Many people are unsure when the best time is to exercise for better sleep. We caught up with our sleep science expert, Dr Dale Rae, about the effect of exercise on sleep, and when the best time to work out is.
When is the best time to exercise for better sleep?
The short answer is that “It depends!” As humans we all differ with respect to when we like to wake up in the morning, when we like to go to sleep at night, and how long we prefer to sleep for. These differences are mainly driven by our body’s 24h (circadian) clock. Your clock may be that of a “morning type” or early bird. If that is the case you may notice that you wake easily around sunrise, but feel the need to crawl into bed well before midnight. If your clock is that of an “evening type” or night owl, you will probably resent early morning alarm clocks, preferring wake-up times closer to 08h00 or 09h00, and find that you are at you best in the evenings and at night, often only turning in around or after midnight. Similarly, some people have long sleep needs – without 8 or 9 hours of sleep each night they feel wrecked during the day. For other people, the natural “short sleepers”, as little as 5 or 6 hours each night is all they need to reboot.
How does exercise affect sleep?
So how does sleep relate to exercise? Exercise is an important consideration for sleep quality. Quite simply, being more active during the day by including both planned and incidental exercise has been shown to improve sleep quality – that is, how deeply you sleep, how soundly you sleep (fewer disturbances) and how refreshed you feel upon waking. So if you are currently sleeping poorly and not exercising, consider making a little time on most days for exercise – there is a good chance that this will help improve your sleep.

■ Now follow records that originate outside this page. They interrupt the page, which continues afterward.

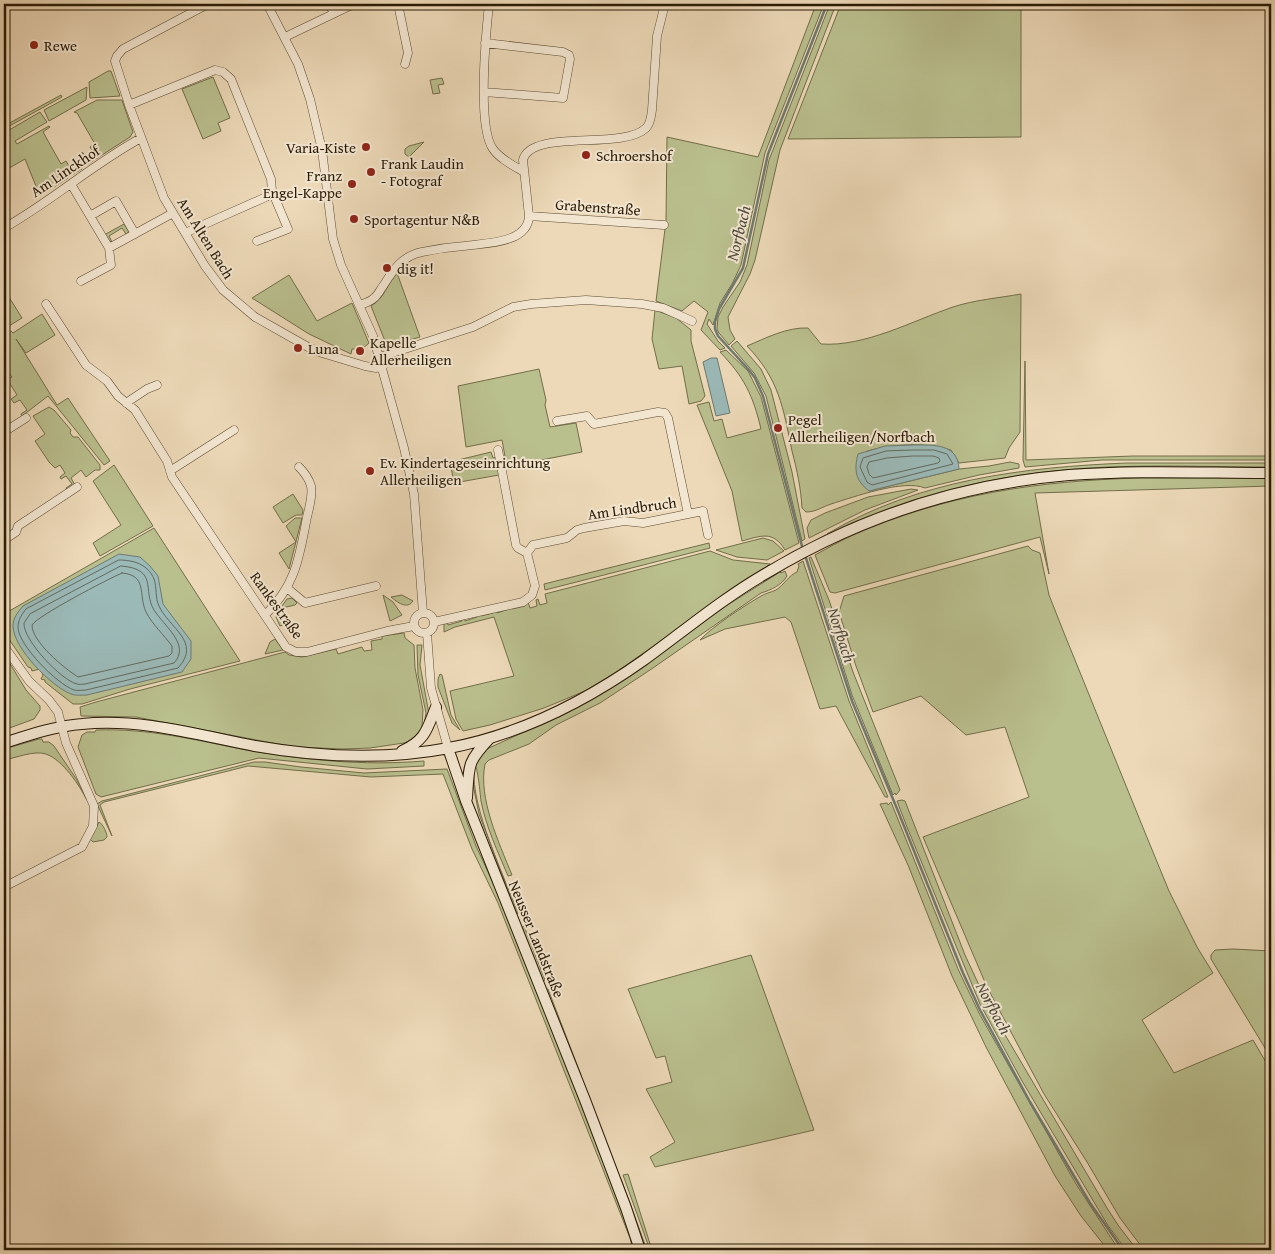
<svg xmlns="http://www.w3.org/2000/svg" width="1275" height="1254" font-family="'Gentium Book Plus',serif">
  <rect width="100%" height="100%" fill="#edd9b8"/>
  <filter id="stains"><feTurbulence type="fractalNoise" baseFrequency=".004" numOctaves="4"/><feColorMatrix values="0 0 0 0 .2 0 0 0 0 .09 0 0 0 0 .02 0 0 0 .5 -.17"/></filter>
  <radialGradient id="worn" r=".72"><stop offset=".6" stop-color="#630" stop-opacity="0"/><stop offset="1" stop-color="#630" stop-opacity=".3"/></radialGradient>
  <path fill="#babf8e" stroke="#726e4a" d="M780 4H824L765 153 741 265 732 284 720 303 713 325 709 319 707 324 718 341 725 348 720 350 701 330 708 312 694 301 682 311 656 301 666 221 667 137 758 157 815 7Z
    M830 4H836L780 150 755 260 750 274 728 317 730 330 735 339 729 345 719 333 717 329 718 317 723 307 740 282 747 265 769 160Z
    M841 4H1021V137L788 139Z
    M108 71H111L120 96 90 98 89 82Z
    M213 77 230 118 218 123 221 131 203 139 182 89Z
    M442 78 444 84 438 85 440 93 433 94 430 80Z
    M87 87 86 100 49 121 44 110Z
    M61 95 62 97 4 129V126Z
    M97 100H122L133 132 130 137 88 164 82 152 86 156 93 152 90 147 95 144 77 113 74 112Z
    M40 112 47 122 15 141 17 144 49 126 50 127 43 132 61 164 66 161 69 166 76 162 74 157 82 169 73 174 70 171 66 174 68 178 40 196 25 159 4 171V133Z
    M424 142 409 157 405 154V149L409 146Z
    M124 224 129 232 126 234 122 228 109 236 112 242 107 241 104 235Z
    M397 273 420 337 389 346H387L371 306C385 298 387 284 397 273Z
    M289 275 317 321 352 303 369 343 362 349H352L351 354 309 334 252 298Z
    M4 289 22 318 4 329Z
    M1021 294 1020 432 1009 448 1005 458 959 463 951 450C924 442 895 444 867 451L869 491 959 469 989 466 1010 462 1019 464V468L979 475 925 488C903 479 854 497 831 504 822 507 816 512 806 512L802 508C801 489 797 470 792 451 783 407 779 379 747 346 766 338 787 327 808 328L821 344C865 347 912 321 953 307 974 300 999 298 1021 294Z
    M655 310 676 318 691 330V341L705 396 701 401 689 404 682 366 659 369 652 339Z
    M42 314 55 335 26 353 16 339 57 405 68 398 110 461 104 465 48 396 22 416 21 414 27 410 20 400 14 403 11 399 17 395 7 379 12 377 4 366V335L11 331 13 333Z
    M737 341 761 369 771 390 792 472 805 539 802 541 766 396 754 373 731 346Z
    M726 350 748 371 761 397 799 543 785 550C773 530 761 536 742 541L732 491 697 405 709 402 714 421 722 419 727 438 761 429C753 395 744 377 720 352Z
    M1025 361 1026 460 1133 456H1271V460H1102L1025 467 1023 460Z
    M539 369 546 400 545 405 550 427 576 423 582 452 526 463C520 458 514 461 506 462L502 440 466 447 458 386Z
    M49 407 54 410 71 430 70 433 73 437H78L100 465V470H95L86 477 81 470 71 478 75 485 67 490 66 488 72 484 66 476 61 479 60 477 65 473 60 465 55 468 49 462 35 441 45 434 33 416Z
    M491 452 493 458 496 457 499 475 454 483 450 462Z
    M1127 463H1271V467C1199 467 1126 463 1054 471 976 479 899 500 827 534 917 480 1025 467 1127 463Z
    M114 465 153 526 100 556 93 543 121 525 93 481Z
    M1140 478H1271V486L1035 493 1049 574 1040 537 835 593 830 592 815 555C828 548 838 542 851 536 946 494 1037 481 1140 478Z
    M911 489 918 490 865 510 809 538 807 528 811 520 825 513 868 497Z
    M293 494 303 510 302 515H296L283 523 273 507Z
    M295 518H302L289 569 279 553 296 542 286 526Z
    M154 528 240 661 130 689 82 704H73L45 682V680L41 679 43 675 40 669 32 671 31 668 28 667 4 632V614Z
    M763 538 773 541 784 551 767 560 737 557 716 550Z
    M709 543 710 548 545 590 544 584 548 583Z
    M1028 546 1032 550 1040 553 1049 595 1064 633 1146 835 1169 891 1197 947 1213 973 1142 1020 1174 1073 1253 1040 1267 1064 1271 1133V1250H1144L1120 1218 1087 1162 1044 1094 987 987 923 837 1029 797 1005 727 966 735 921 696 873 712 856 666 839 612 844 596Z
    M710 551 733 560 770 564 615 673 585 691 544 708 490 725 463 731 456 719 450 691 514 676 494 617 455 627 444 632V623L447 622 448 625 462 621 461 619 464 618 465 621 477 617V615L480 614 481 616 493 613V611L496 610 497 613 509 609V607L512 606V609L525 606 524 603 528 602 530 608 537 606 536 600 538 599 540 605 547 603 545 594Z
    M811 557 829 600 853 672 896 780 900 790 896 795 895 793 893 795 852 695 809 558Z
    M803 561 849 701 888 797H885L836 706 820 709 791 622 785 617 725 629 700 640C713 626 744 606 761 596 766 593 772 592 776 590 784 585 789 575 797 572L799 566 798 564Z
    M785 571 787 576C782 585 771 590 761 593L650 670 600 703 556 725 529 744 489 760 485 764C478 798 499 843 512 875L508 876C498 852 486 827 481 801 480 793 478 767 474 763L484 751 489 748 561 715 645 664 726 606 780 572 781 573Z
    M383 595 393 602 402 615 390 621Z
    M402 595 413 601C407 610 397 602 391 597Z
    M292 598 297 603 295 605 282 608 286 624 280 626 276 617 279 610 287 599Z
    M404 633 405 638 414 645 415 668 423 710 422 726 424 729 412 740 404 743 370 748 343 749 297 747 267 742 136 717 81 716 80 707 96 702 285 652 289 655 302 657 336 649 338 654 362 647 364 651 372 650 371 641 382 639V636Z
    M275 639 283 650 265 654 270 642Z
    M417 645H422L420 665 429 714 424 724 426 713 418 675Z
    M9 662 26 690 40 706V710L34 719 4 730V665Z
    M440 674 442 675 451 715 460 730 452 723 438 687V679Z
    M96 730C147 728 196 740 246 750 305 760 363 766 424 761V766L367 769 259 758 101 797 96 794 78 747 82 735 87 732H95Z
    M39 739H42L43 742H49L54 746 77 780 87 800C79 785 63 760 46 754 34 750 16 758 4 760V749Z
    M254 762H265L301 767 364 773 447 769 476 846 502 902 621 1207 636 1250H633L630 1238 498 903 472 849 443 774 371 777 248 766 104 802 100 805 112 836 97 804 102 801Z
    M474 769C471 807 504 876 518 913L517 914 479 814 472 780Z
    M902 800 905 801 965 955 991 1011 1107 1208 1118 1225 1137 1250H1126L1107 1224 1022 1081 980 1004 907 827 897 801Z
    M891 802 958 969 980 1015 1076 1184 1119 1250H1108L1081 1216 1055 1176 986 1047 952 976 908 865 880 804 887 803 888 805Z
    M99 822C103 824 107 833 107 837L104 840 93 842 90 839Z
    M524 926 545 980 543 981 522 927Z
    M1233 949 1271 951V1063L1265 1048 1211 959V955L1215 950Z
    M751 955 814 1130 655 1167 650 1157 675 1142 646 1089 672 1082 665 1056 656 1058 628 989Z
    M546 989H548L581 1075H579Z
    M628 1174 652 1250H650L623 1175Z
    M621 1179 647 1250H645L620 1180Z"/>
  <path fill="#9bb9b7" stroke="#6e7a70" d="M711 358H717L730 413 716 416 703 362Z
    M913 445C933 445 958 443 959 469L869 491C855 480 854 470 858 454L885 446Z
    M119 554 140 557 150 566 158 576 163 604 191 641V659L182 672 87 695C81 695 76 696 71 694 52 687 13 648 13 626 13 618 18 612 23 606Z"/>
  <g fill="none" stroke-linecap="round" stroke-linejoin="round">
    <path stroke="#636a5e" stroke-width="1" d="M913 450H934L947 454 953 464 872 485 867 482 860 467 863 458 886 451Z
      M913 456H933L939 458 940 461 938 463 873 478 869 474 867 467 869 462 887 458Z
      M119 560C133 560 148 564 154 579 157 587 155 598 159 606 169 628 202 642 178 668L86 690C82 690 78 691 74 690 57 684 18 645 18 627 18 620 22 614 26 609Z
      M121 566C159 569 142 590 154 610 164 626 191 645 174 663L85 684C82 684 79 685 77 684 61 680 23 640 24 623L30 614Z
      M122 573C148 575 138 595 146 612 152 624 164 635 172 646V653L169 656 78 677C64 668 32 642 32 625 37 616 108 579 122 573Z"/>
    <path stroke="#6e7a70" stroke-width="2.5" d="M803 550 763 396 755 378 749 370 718 336 715 329V322L719 309 743 268 768 154 827 4
      M805 555 852 701 898 811 963 973 980 1010 1030 1102 1090 1203 1123 1250"/>
    <defs>
      <path id="minor" d="M208 4 123 49 117 56 115 61 129 105 164 198 205 266 223 290 255 317 308 347 322 353 365 366 376 368 383 366
        M267 4 298 64 310 99 322 150 333 239 341 265 373 336 404 448 414 494 423 613
        M329 4 334 13
        M398 4 408 53 405 64
        M489 4C486 33 477 127 493 149 500 159 514 166 524 172
        M285 37 354 4
        M484 92 563 98 570 59 569 55 563 52 485 43
        M129 105 215 70 223 72 231 79 271 179 272 191 266 197 185 233
        M71 184 109 248 173 213
        M90 216 116 201 135 234
        M529 216 664 225
        M4 228C52 201 93 164 141 138
        M257 241 288 229 272 191
        M81 281 111 265 109 248
        M46 304 86 365 107 381 118 396 135 410 167 461 172 477 286 647 296 652H307L387 631 414 626
        M360 305C365 303 370 302 374 298 378 295 380 290 383 286 394 269 402 256 422 252 436 249 450 247 464 246 484 243 528 244 529 216L523 160C531 128 622 151 646 128 651 123 651 116 652 110L657 36 665 4
        M380 357 473 327 513 307 531 304 586 300 642 304 663 308 692 321
        M126 403 147 389 157 385
        M4 432 26 418
        M170 471 234 430
        M688 514 703 511 708 535
        M4 540 16 532 18 526 77 487
        M527 553 533 545 567 538 577 530 584 528 624 521 643 523 688 514 668 418 665 413 658 412 594 424 587 416 557 421
        M287 588 305 603 376 586
        M414 623a10 10 0 1 1 20 0a10 10 0 1 1-20 0Z
        M265 615C296 585 299 558 307 517 309 508 313 496 311 486 309 479 304 472 299 467
        M434 622 523 602 532 595 535 586 527 553 518 548 516 545 498 450
        M427 633 431 688 448 748
        M4 646 29 681 49 700 58 712 66 743 94 806 93 826 82 847 4 887"/>
      <path id="secondary" d="M4 743C29 735 55 726 82 724 140 718 198 735 255 746 318 757 386 760 449 748 519 735 586 701 644 660 684 631 722 599 765 574 858 518 961 484 1069 475 1136 470 1204 473 1271 473
        M448 748 466 801 585 1100 626 1208 640 1250
        M402 751C426 740 427 729 436 707
        M467 798C469 765 467 762 490 738"/>
    </defs>
    <use href="#minor" stroke="#5c4b32" stroke-width="9"/>
    <use href="#secondary" stroke="#2b1c06" stroke-width="12"/>
    <use href="#minor" stroke="#f3e6d1" stroke-width="8"/>
    <use href="#secondary" stroke="#f3e6d1" stroke-width="10"/>
  </g>
  <g fill="#8f2418" stroke="#f3e6d1" stroke-width="2">
    <circle cx="34" cy="45" r="5"/>
    <circle cx="366" cy="147" r="5"/>
    <circle cx="586" cy="155" r="5"/>
    <circle cx="371" cy="172" r="5"/>
    <circle cx="352" cy="184" r="5"/>
    <circle cx="354" cy="219" r="5"/>
    <circle cx="387" cy="268" r="5"/>
    <circle cx="298" cy="348" r="5"/>
    <circle cx="360" cy="351" r="5"/>
    <circle cx="778" cy="428" r="5"/>
    <circle cx="370" cy="471" r="5"/>
  </g>
  <g text-anchor="middle" dominant-baseline="central" stroke-width="4" stroke-linejoin="round" paint-order="stroke">
    <g font-size="15" fill="#2b1c06" stroke="#f3e6d1" text-anchor="start">
      <text x="44" y="45">Rewe</text>
      <text x="356" y="147" text-anchor="end">Varia-Kiste</text>
      <text x="596" y="155">Schroershof</text>
      <text x="381" y="163">Frank Laudin<tspan x="381" dy="17">- Fotograf</tspan></text>
      <text x="342" y="175" text-anchor="end">Franz<tspan x="342" dy="17">Engel-Kappe</tspan></text>
      <text x="364" y="219">Sportagentur N&amp;B</text>
      <text x="397" y="268">dig it!</text>
      <text x="370" y="342">Kapelle<tspan x="370" dy="17">Allerheiligen</tspan></text>
      <text x="308" y="348">Luna</text>
      <text x="788" y="419">Pegel<tspan x="788" dy="17">Allerheiligen/Norfbach</tspan></text>
      <text x="380" y="462">Ev. Kindertageseinrichtung<tspan x="380" dy="17">Allerheiligen</tspan></text>
    </g>
    <g font-size="15" fill="#2b1c06" stroke="#f3e6d1">
      <text transform="translate(65 171) rotate(-34)">Am Linckhof</text>
      <text transform="translate(598 207) rotate(4)">Grabenstraße</text>
      <text transform="translate(206 238) rotate(58)">Am Alten Bach</text>
      <text transform="translate(632 508) rotate(-8)">Am Lindbruch</text>
      <text transform="translate(277 605) rotate(54)">Rankestraße</text>
      <text transform="translate(537 939) rotate(68)">Neusser Landstraße</text>
    </g>
    <g font-size="16" font-style="italic" fill="#4d4b3b" stroke="#f3e6d1">
      <text transform="translate(738 233) rotate(-76)">Norfbach</text>
      <text transform="translate(842 635) rotate(72)">Norfbach</text>
      <text transform="translate(994 1008) rotate(62)">Norfbach</text>
    </g>
  </g>
  <rect width="1275" height="1254" fill="none" stroke="#edd9b8" stroke-width="20"/>
  <rect x="5" y="5" width="1265" height="1244" fill="none" stroke="#2b1c06" stroke-width="2.5"/>
  <rect x="10" y="10" width="1255" height="1234" fill="none" stroke="#2b1c06"/>
  <rect width="100%" height="100%" filter="url(#stains)"/>
  <rect width="100%" height="100%" fill="url(#worn)"/>
</svg>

Timing your exercise for better sleep
The timing of your exercise session is important too, as exercise has an “alerting” effect on your body. You may have noticed that after a training session you feel energised, hungry or more mentally alert. In this state, it is very difficult to fall asleep. In fact, most of us need at least 1-2 hours to come down off our exercise high.

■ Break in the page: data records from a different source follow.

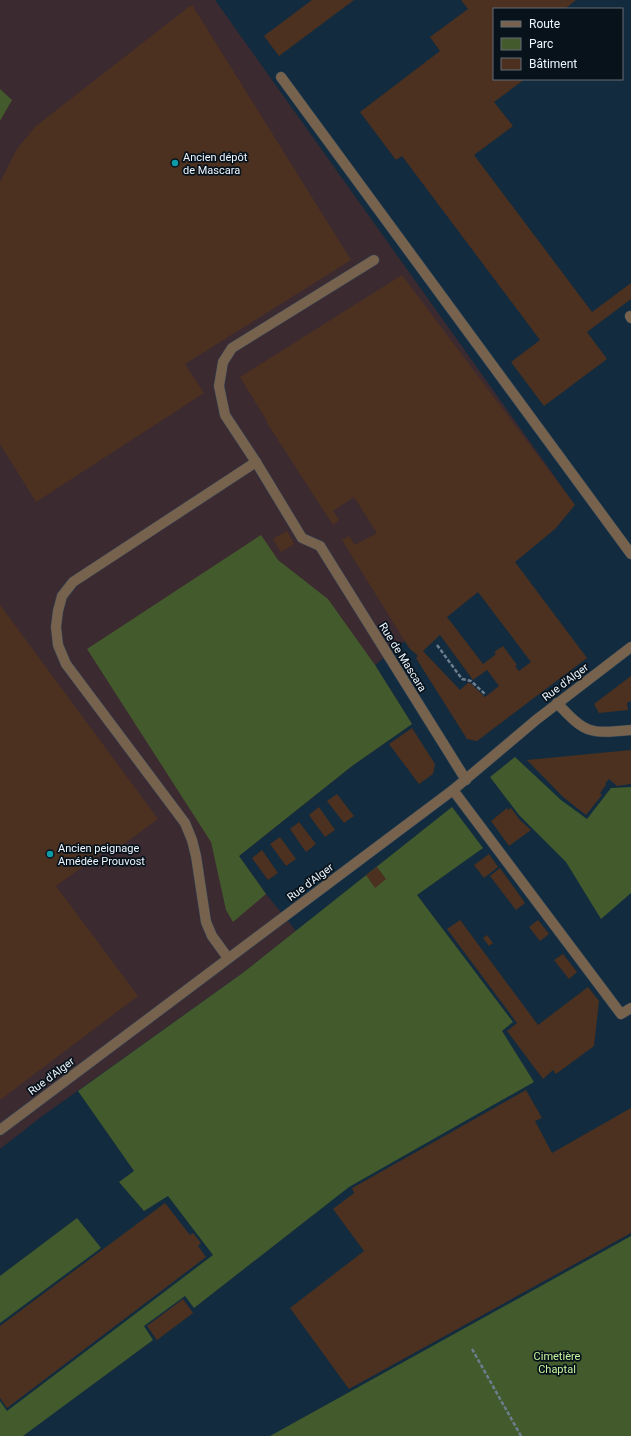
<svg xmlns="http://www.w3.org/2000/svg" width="631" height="1436" font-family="Roboto,sans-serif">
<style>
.commercial{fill:#3c2a31}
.green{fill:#435a2c}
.building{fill:#4c3120;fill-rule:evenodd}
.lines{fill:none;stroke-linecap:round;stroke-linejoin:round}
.service-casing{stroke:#314759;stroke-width:11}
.minor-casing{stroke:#314759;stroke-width:11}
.tertiary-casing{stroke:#314759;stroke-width:11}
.path{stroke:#6c7e8d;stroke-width:2.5;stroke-dasharray:4 2;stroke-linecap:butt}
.service{stroke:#77624d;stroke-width:10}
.minor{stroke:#77624d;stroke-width:10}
.tertiary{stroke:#77624d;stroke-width:10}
.culture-dot{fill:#0f9aa8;stroke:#08121b;stroke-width:1.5}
.labels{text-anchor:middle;stroke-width:3.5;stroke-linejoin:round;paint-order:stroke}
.poi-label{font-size:11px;fill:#edf6fe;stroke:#08121b;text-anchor:start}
.street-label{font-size:11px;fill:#edf6fe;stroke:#08121b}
.park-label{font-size:11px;fill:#c7f59e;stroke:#08121b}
</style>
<rect width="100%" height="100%" fill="#122b3e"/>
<!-- commercial -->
<polygon class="commercial" points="0,0 215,0 575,505 375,665 412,724 352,766 239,856 266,894 296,931 244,972 41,1117 0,1149"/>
<!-- green -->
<g class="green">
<polygon points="0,89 12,100 0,121"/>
<polygon points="261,535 278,560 328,599 375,665 412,724 352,766 239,856 266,894 233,922 226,910 211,842 87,649"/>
<polygon points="515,757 561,800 587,819 611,788 631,787 631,893 601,919 566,862 519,815 490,777"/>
<polygon points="452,807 483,848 417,895 513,1022 502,1031 534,1082 349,1187 194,1308 185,1296 144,1326 153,1340 23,1436 0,1436 0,1401 7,1411 213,1255 168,1196 144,1211 119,1182 134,1171 78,1091 244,972"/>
<polygon points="77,1218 101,1248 0,1323 0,1276"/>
<polygon points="631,1236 631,1436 270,1436"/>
</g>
<!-- building -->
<g class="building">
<polygon points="312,0 354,0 279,56 264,36"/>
<polygon points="461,0 576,0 565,9 494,9 494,79 525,79 494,102 513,126 474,155 592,312 631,283 631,299 587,332 607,359 544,406 511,362 540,340 402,156 396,160 360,112 440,51 430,37 468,9"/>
<polygon points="190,6 193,6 194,8 351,260 185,364 204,393 36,502 0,444 0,182 17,149 36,126"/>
<path d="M402,275L575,505L555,529L515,562L587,658L477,741L467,739L416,658L418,656L409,648L342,540L349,536L355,545L377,533L354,497L333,511L339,520L333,525L267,423V421L240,377ZM478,592L531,662L519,671L515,666L517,665L503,646L494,652L496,654L483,664L447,617ZM440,635L473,680L487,670L499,686L485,697L469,682L460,690L423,651Z"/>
<polygon points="287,531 294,544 281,552 273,539"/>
<polygon points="0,605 158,819 117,849 114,844 56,886 138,996 0,1100"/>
<polygon points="631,676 631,701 627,703 628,710 599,713 594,704"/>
<polygon points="412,728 435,764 433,774 419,784 389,744"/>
<polygon points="631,750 631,784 617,786 609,779 605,784 606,785 600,793 602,795 586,815 563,797 527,760"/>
<polygon points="337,794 354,816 344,823 327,801"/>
<polygon points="319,807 335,830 325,837 309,815"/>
<polygon points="507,808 508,810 511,808 520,820 531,830 509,846 491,821"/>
<polygon points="299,822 316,844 306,852 290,829"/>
<polygon points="280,837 296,859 286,866 270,844"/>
<polygon points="262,850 278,873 268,880 252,858"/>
<polygon points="489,854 498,867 484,878 474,865"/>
<polygon points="377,867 386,879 375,888 366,875"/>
<polygon points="500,868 525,903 516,910 490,876"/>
<polygon points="460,920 538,1025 588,987 599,1001 594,1046 556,1074 553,1070 543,1079 507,1031 517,1023 447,929"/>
<polygon points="538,920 549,934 540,941 529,927"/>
<polygon points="487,935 493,943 489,946 483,938"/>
<polygon points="563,954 577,972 569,979 554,960"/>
<polygon points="526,1090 542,1118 535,1121 552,1153 631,1108 631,1233 349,1389 290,1308 364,1251 333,1209 354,1193 352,1188 354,1187"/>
<polygon points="165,1203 190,1235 193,1233 201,1243 198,1246 206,1257 7,1408 0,1398 0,1326"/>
<polygon points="183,1299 193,1313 157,1340 147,1326"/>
</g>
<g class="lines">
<!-- service casing -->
<g class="service-casing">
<g id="service">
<polyline points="281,77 631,554"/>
<polyline points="630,316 631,318"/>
<polyline points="320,546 302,538 256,462 225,415 219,386 223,362 232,348 374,260"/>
<polyline points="453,790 621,1014 631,1008"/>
<polyline points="228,958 212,936 206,922 196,856 192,840 185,823 66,664 58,645 56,627 58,611 62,596 73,582 256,462"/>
</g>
</g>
<!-- minor casing -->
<g class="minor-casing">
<polyline id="minor" points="320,546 466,780"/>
</g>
<!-- tertiary casing -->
<g class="tertiary-casing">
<g id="tertiary">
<path d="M557,703C586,734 589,734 631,730"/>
<polyline points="0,1130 453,790 536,720 631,647"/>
</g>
</g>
<!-- path -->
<g class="path">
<polyline points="437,645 462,679 471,681 486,695"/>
<polyline points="472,1349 521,1436"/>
</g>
<!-- service -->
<use href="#service" class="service"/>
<!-- minor -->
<use href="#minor" class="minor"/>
<!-- tertiary -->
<use href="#tertiary" class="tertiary"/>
</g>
<!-- markers -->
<g class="culture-dot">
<circle cx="175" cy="163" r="4"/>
<circle cx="50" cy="854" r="4"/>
</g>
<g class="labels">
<!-- poi labels -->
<g class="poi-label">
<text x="183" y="161">Ancien dépôt<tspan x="183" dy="13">de Mascara</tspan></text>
<text x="58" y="852">Ancien peignage<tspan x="58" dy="13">Amédée Prouvost</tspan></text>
</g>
<!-- street labels -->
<g class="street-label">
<text transform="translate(403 657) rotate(58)" y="4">Rue de Mascara</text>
<text transform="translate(565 682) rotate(-37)" y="4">Rue d'Alger</text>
<text transform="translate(310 882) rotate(-37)" y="4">Rue d'Alger</text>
<text transform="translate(51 1076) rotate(-37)" y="4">Rue d'Alger</text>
</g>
<!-- park labels -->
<g class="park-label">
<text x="557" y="1360">Cimetière<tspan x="557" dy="13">Chaptal</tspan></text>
</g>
</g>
<!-- legend -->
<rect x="493" y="8" width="130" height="72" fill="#08121b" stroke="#646d76"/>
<rect x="501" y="21" width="20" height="6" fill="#77624d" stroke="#646d76"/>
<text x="529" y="28" font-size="12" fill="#edf6fe">Route</text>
<rect x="501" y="38" width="20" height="12" fill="#435a2c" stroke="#646d76"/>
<text x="529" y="48" font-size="12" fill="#edf6fe">Parc</text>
<rect x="501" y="58" width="20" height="12" fill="#4c3120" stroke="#646d76"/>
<text x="529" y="68" font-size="12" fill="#edf6fe">Bâtiment</text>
</svg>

This is where we need to consider our personal body clock.
For the early birds:
Early birds are usually able to squeeze in a training session before work since they naturally wake early. This is a great strategy to make the most of their peppy morning attitude, and leaves their evenings free for an easy wind-down ahead of an early bed time. Should early birds slot in an evening exercise session (e.g. 18h00 or 19h00), they may notice that they feel too revved up to fall asleep at their usual time – especially if they still need to eat after training. The result is a later-than-usual bed time, and they run the risk of not getting enough sleep that night as their body clock will almost certainly have them up and going at sunrise. Do this too often and they will more than likely begin to accumulate sleep debt.
For the night owls:
Early morning exercise sessions for night owls may not be a great idea. First, owls are less likely to feel like exercising in the morning as their bodies take significantly more time to get primed for the day. Second, since owls usually have late bed times, early morning training will most likely reduce their sleep time, allowing them to accumulate sleep debt. Exercising in the late afternoons or evenings often suits owls well. Their bodies are purring by then, and winding down for sleep is not even a consideration yet. Finishing a training session at say 20h00 is certainly no train smash for owls, since they still have a good 4 or 5 hours to wind down before bed time.
Work with your own body clock
To work out when it’s best to exercise for better sleep, the rules are simple – work with your body! If you are an early bird, opt for morning, midday or early afternoon training sessions. Night owls will almost certainly benefit from midday or afternoon / evening training sessions. The trick is to fit in your exercise at a time that still allows you to get the precious sleep you need.